Homecoming
Once I had a fictional house that had many perfect rooms
Each perfect room required endless planning
A perfect chair, just so, lights there, great stairs, exquisite family heirlooms
A vague-faced perfect man gazing, loving, looking at me standing
Perfect grown-up gorgeous glamorous
Silhouetted against the perfect glow from the perfect light on my perfect landing
Children with perfectly old-fashioned names like Neville or Agnes
Playing sweetly with their perfect toys
In perfect sun-kissed, nursery-coloured brightness
This was a time before the rabbithole joys
Of perfect Pinterest fictions
Click-easy dreams, inner lives turned inside out to silent noise
Before I built a comforting construction
A perfect place for my dead girl to live, a home
In data, pixels, type, strangers’ attention
That was removed from imperfect flesh and bone
Something and nothing, just like her, where I was not alone
What has the internet meant to you since the death of your baby or babies? What would you have done without it?
jess |
Friday, February 8, 2013 

Reader Comments (11)
And knowing that there's hope. I've read of so many rainbow babies born since we lost Lauren. It gives us hope as we start our journey for a healthy, living baby. That hope is also an important part of this internet community, and sometimes, it's what keeps me going.

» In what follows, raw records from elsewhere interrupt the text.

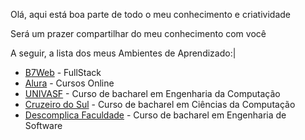 Olá, aqui está boa parte de todo o meu conhecimento e criatividade


Será um prazer compartilhar do meu conhecimento com você


A seguir, a lista dos meus Ambientes de Aprendizado:|

- <a href="https://b7web.com.br/fullstack/">B7Web</a> - FullStack
- <a href="https://www.alura.com.br/">Alura</a> - Cursos Online
- <a href="https://portais.univasf.edu.br/">UNIVASF</a> - Curso de bacharel em Engenharia da Computação
- <a href="https://www.cruzeirodosulvirtual.com.br/">Cruzeiro do Sul</a> - Curso de bacharel em Ciências da Computação
- <a href="https://aulas.descomplica.com.br/graduacao/engenharia-de-software/">Descomplica Faculdade</a> - Curso de bacharel em Engenharia de Software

i distinctly remember searching 'stillborn baby'. it was the first time i had ever typed the word stillborn and probably didn't really know how to spell it. at that time, it was not easy to find support groups. i found some defunct blogs, some abandoned message boards, some difficult to access listsevr and aol groups, but no one ever answered me. it was very time consuming and very, very depressing. but finally after a month of trying, i found the mothering site and it was fairly active. to say it was a lifeline, a literal lifeline, is not an understatement.

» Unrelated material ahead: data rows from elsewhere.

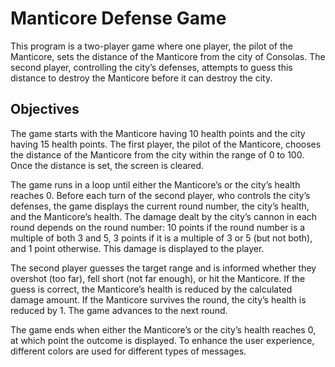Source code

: # Manticore Defense Game

This program is a two-player game where one player, the pilot of the Manticore, sets the distance of the Manticore from the city of Consolas. The second player, controlling the city’s defenses, attempts to guess this distance to destroy the Manticore before it can destroy the city.

## Objectives

The game starts with the Manticore having 10 health points and the city having 15 health points. The first player, the pilot of the Manticore, chooses the distance of the Manticore from the city within the range of 0 to 100. Once the distance is set, the screen is cleared.

The game runs in a loop until either the Manticore’s or the city’s health reaches 0. Before each turn of the second player, who controls the city’s defenses, the game displays the current round number, the city’s health, and the Manticore’s health. The damage dealt by the city’s cannon in each round depends on the round number: 10 points if the round number is a multiple of both 3 and 5, 3 points if it is a multiple of 3 or 5 (but not both), and 1 point otherwise. This damage is displayed to the player.

The second player guesses the target range and is informed whether they overshot (too far), fell short (not far enough), or hit the Manticore. If the guess is correct, the Manticore’s health is reduced by the calculated damage amount. If the Manticore survives the round, the city’s health is reduced by 1. The game advances to the next round.

The game ends when either the Manticore’s or the city’s health reaches 0, at which point the outcome is displayed. To enhance the user experience, different colors are used for different types of messages.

i had a great grief therapist, and we found her very soon... i think just a week after coral died. i can remember being worried that i might bleed on her therapist couch from being so heavy into postpartum. she helped immensely, she gave us professional tools to deal with our grieving, and they worked. a warm human being who understood our pain and guided us thru the worst time in our life, there is no substitute for that. however,
there is nothing like the words and experience and companionship of another parent who has lost a baby. online or not. it just so happens that the hospital-sponsored support group was sparsely attended, and while we made a great connection with their therapist, it was ONLY online that i found true connection with other moms.
if i hadn't found the mothering site, i don't know what would have happened. i guess i would have muddled thru. there was a small group of women who branched off of that site into a private forum or about 20 women, and we are still in touch, 8 years later. they saved me. i lost another baby, my anton, long after they had all had their subsequent children, and i have never experienced the kind of love and support that they gave me when that happened, it literally kept me from doing myself in... these are women who i only knew online, and of the 20, only met one of them once.
maybe i am weird, i still come for support, and to try to give support. it has been a long time. almost 8 years for coral and 4 for anton, but i check in on the same old bookmarks every day.
jess, your poem is incredible. the last four lines move me deeply. thank you so much for sharing this.
All the online support helped me see how sadly common this is, how it is a hard, tragic part of natural life.
I'm so grateful to everyone who has been brave and generous and helped me this first month xxx
I feel that I don't really belong here but I simply don't have anywhere else to go, I haven't found anywhere else to replace it. Nowhere else to sit and cry. Or laugh that strange, clear laughter that the real world would find too dark, too strange. Perhaps it is simply a habit and I just pop through here on my way to Ebay? Sometimes the internet feels like a sifting mechanism that sorts us into ever smaller piles, swirling communities that embrace you and then disperse once more.
But I wouldn't be without it, not for worlds. The chances of finding anybody whose experiences of first time motherhood even vaguely resembled mine would have been vanishingly slight without it. And it is such a blessed relief not to have to pretend, that everything is fixed and I'm fine, which becomes so exhausting.
This place, the fine filaments of emails stretching out across the world from people I've never met and probably never will, where I can chuck things out of my brain that would otherwise fester in there, ungainly and ill thought out as they may be, can be stuck out here. Very fortunate to live in these times and to be able to read the words of all of you here.
For a year the Internet was everything for me in my loss.
Now it's practically nothing, but for a few friends that I was able to carve out of the ashes.
For such a time.
J
Honestly, I kind of dropped out of the online world for the first year or so, mostly because I had no knowledge that places like this existed. It was all angels and spirits and whatever else that I'd seen. It wasn't until, about a year and a half after Roxy died, that my friend Faith informed me that an old high school friend of hers had just had just lost a daughter, and her friend was writing about it in a way she thought I might relate to. That turned out to be Angie. Angie's writing, with all it's bare-knuckle honesty and heart, brought me back into this internet world, and made me feel brave enough to talk about my own loss, which I hadn't really been doing.